PARIS -- France is set to announce new coronavirus restrictions on Thursday, including a potential lockdown in the Paris region and in the north of the country, as the number of COVID-19 patients in intensive care units spikes.
"We will make the decisions we need to make," French President Emmanuel Macron said on Wednesday while visiting the hospital of Poissy and Saint-Germain-en-Laye, west of Paris. He added the new measures will be "pragmatic, proportionated and targeted."
Prime Minister Jean Castex is scheduled to detail the restrictions on Thursday evening.
The virus is rapidly spreading in the Paris region, where the rate of infection has reached over 420 per 100,000 inhabitants and ICUs are close to saturation. France's nationwide infection rate is about 250 per 100,000.
As during previous infection peaks, health authorities have organized transfers of critically ill patients to less-affected regions to ease some of the pressure on hospitals in Paris and in northern and southern France.
People in France have been under a 6 p.m. to 6 a.m. nationwide curfew for two months. In addition, restaurants, bars, cinemas, gyms, museums, theatres and concert halls have been shut down for almost five months.
French President Emmanuel Macron's government had hoped the measure would prevent the country of 67 million people from the economic, social and psychological impact of another lockdown.
Yet confirmed virus cases and ICU demand both have risen steadily in recent weeks. The more contagious virus variant first identified in the U.K. accounts for most cases, and around 250 people are dying each day from the virus.

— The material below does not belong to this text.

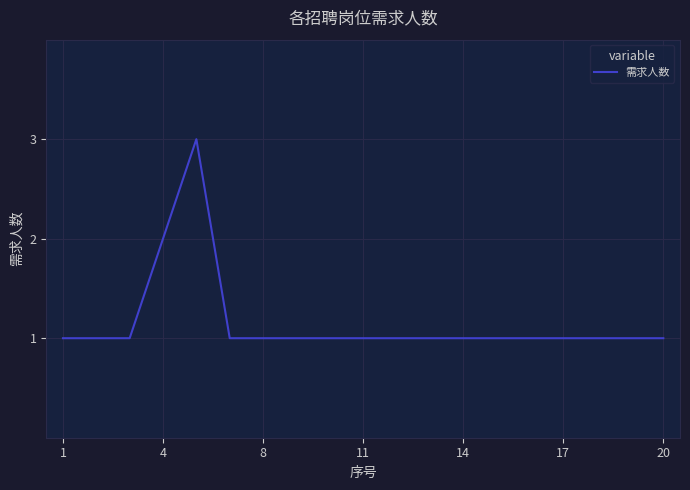

Does the chart have visible grid lines?

Yes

"We see people dying, we see people suffering....There's a difficult situation.. and we don't feel an appropriate response," Enrique Casalino, head of the emergency service at Bichat hospital a Paris, told French broadcaster LCI.
Government spokesperson Gabriel Attal said Wednesday that the new measures could include lockdowns in the Paris region, which is home to 12 million people, and in Hauts-de-France, the region bordering Belgium in northern France.
"The localized strategy remains the good strategy. It enables to limit precisely and proportionally the expansion of the virus," he said.
Two other areas previously were put under targeted, tougher restrictions. In those regions, around Nice on the French Riviera, and Dunkirk on the northern coast, weekend lockdowns have been added on top of the nightly curfew.
The prime minister on Thursday also is expected to address France's decision on Monday to suspend use of the AstraZeneca COVID-19 vaccine, which authorities hope to relaunch quickly. The European Medicines Agency is scheduled to release Thursday initial results of its investigations into whether the vaccine is connected to reports of blood clots in some recipients.